Moscow has denied any involvement in the attempted murder of former Russian double agent Sergei Skripal and his daughter. It has cast Britain as a post-colonial power unsettled by its impending exit from the European Union, and even suggested London fabricated the attack to whip up anti-Russian hysteria. The diplomats are due to leave London on March 20, RIA news agency quoted Russia's ambassador to Britain as saying.
News Flash #9: Washington Examiner (March 16, 2018)

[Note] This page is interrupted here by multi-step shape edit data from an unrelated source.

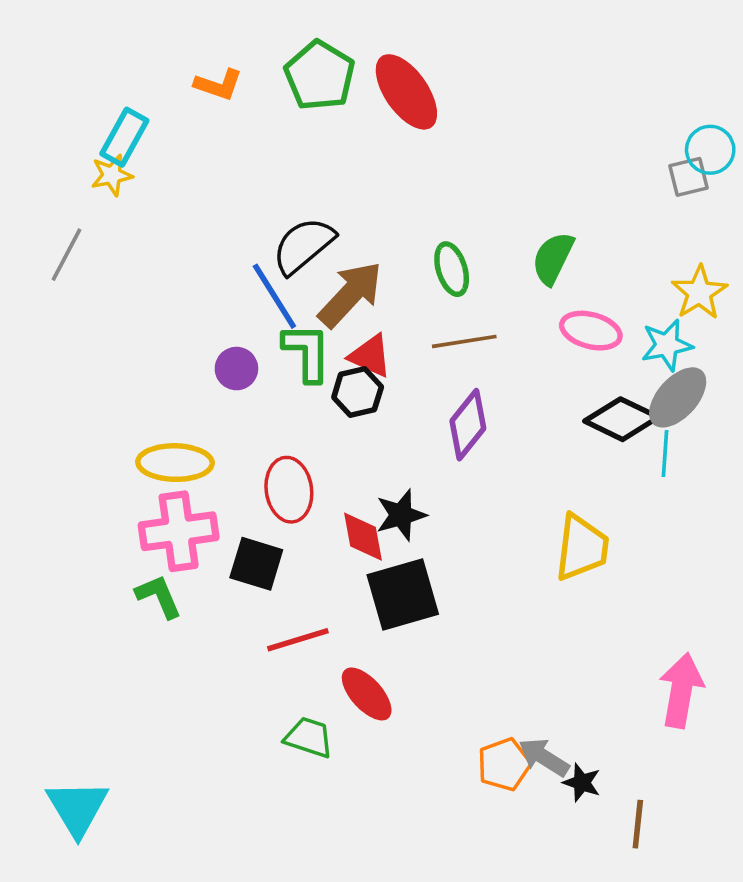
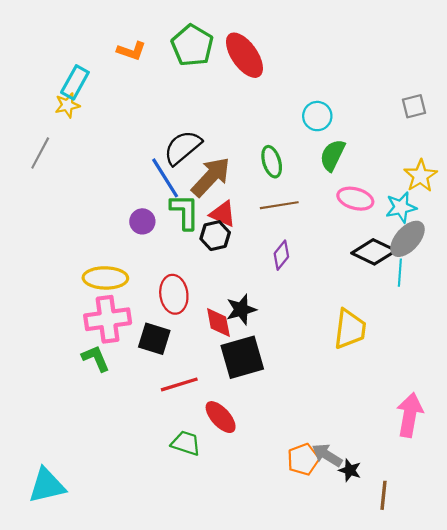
cyan circle: (710, 150) -> (317, 116), moved
purple diamond: (468, 425) -> (281, 255), size x0.7
cyan triangle: (77, 808) -> (47, 485), turned 48

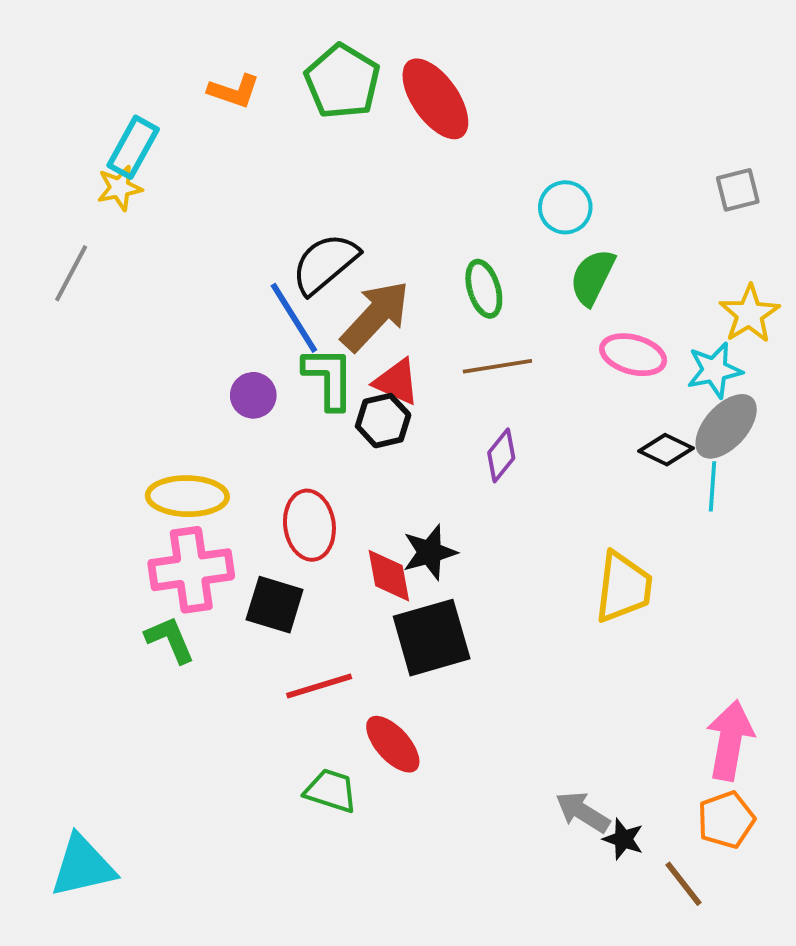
black diamond: (374, 252) -> (666, 450), size x0.7
orange pentagon: (303, 459) -> (726, 820), moved
brown line: (384, 495) -> (683, 884), turned -44

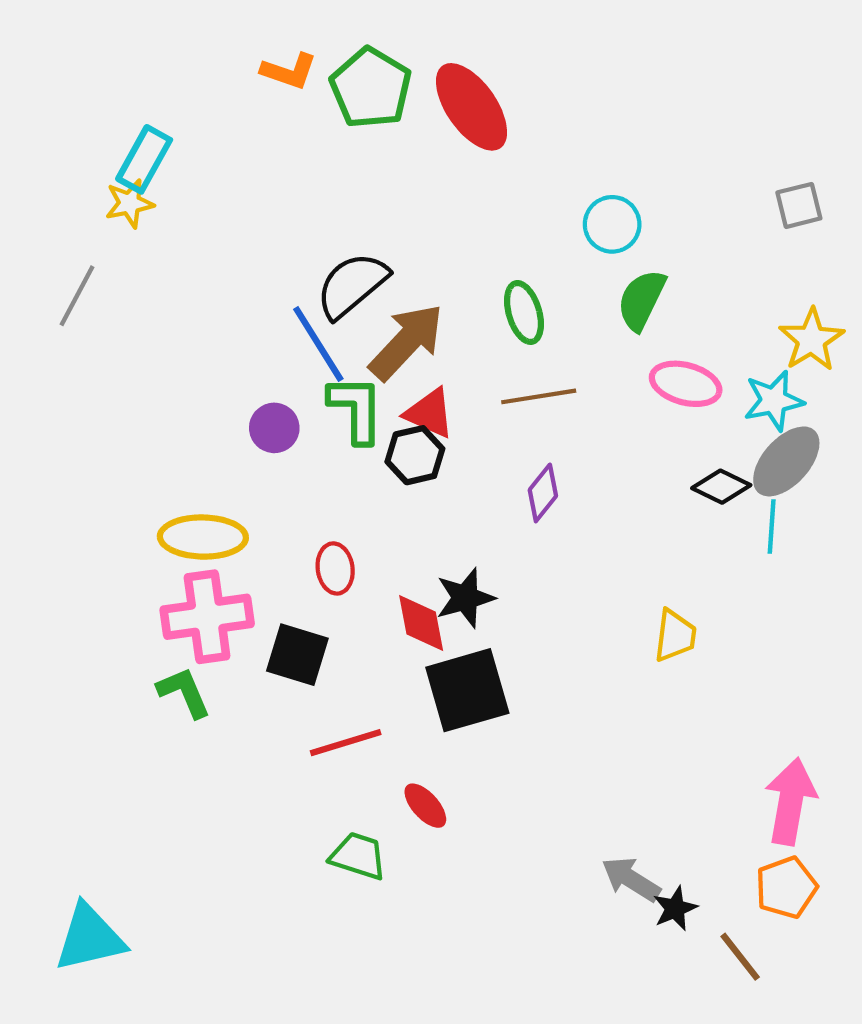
orange L-shape: (234, 91) -> (289, 71), moved
red ellipse: (309, 525) -> (335, 568), size x0.7
yellow trapezoid: (623, 587) -> (675, 636), size x0.7
red ellipse: (393, 744) -> (425, 806), size x0.7
black star: (623, 839) -> (675, 908), turned 30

While this headline speaks more to our vulnerability than foreign attacks, it is nonetheless significant. It has been barely six months since our national debt topped $20 trillion and we've already added another $1 trillion since last September. And this is happening in a good economy with low interest rates and without open and direct economic attacks. Here are a few tidbits from the Examiner article:
The national debt exceeded $21 trillion for the first time on Thursday, a little more than six months after it hit first $20 trillion on Sept. 8. The national debt was $21.031 trillion on Thursday. The government releases total debt figures each business day, but it lags by one day.
Federal borrowing has been on the rise again since February, when Congress passed legislation to suspend the debt ceiling. That move allowed the government to borrow as much as it needs to fund the activities approved by Congress.
KEY POINT: We are already in a Global Cyber-Economic War. The headlines from the past day demonstrate that overwhelmingly. And, our national debt is higher than ever, making us very vulnerable. We will continue to address this and we do have hope. But we would be remiss if we did not share the flood of headlines that recently came out. You may now resume your normal programming.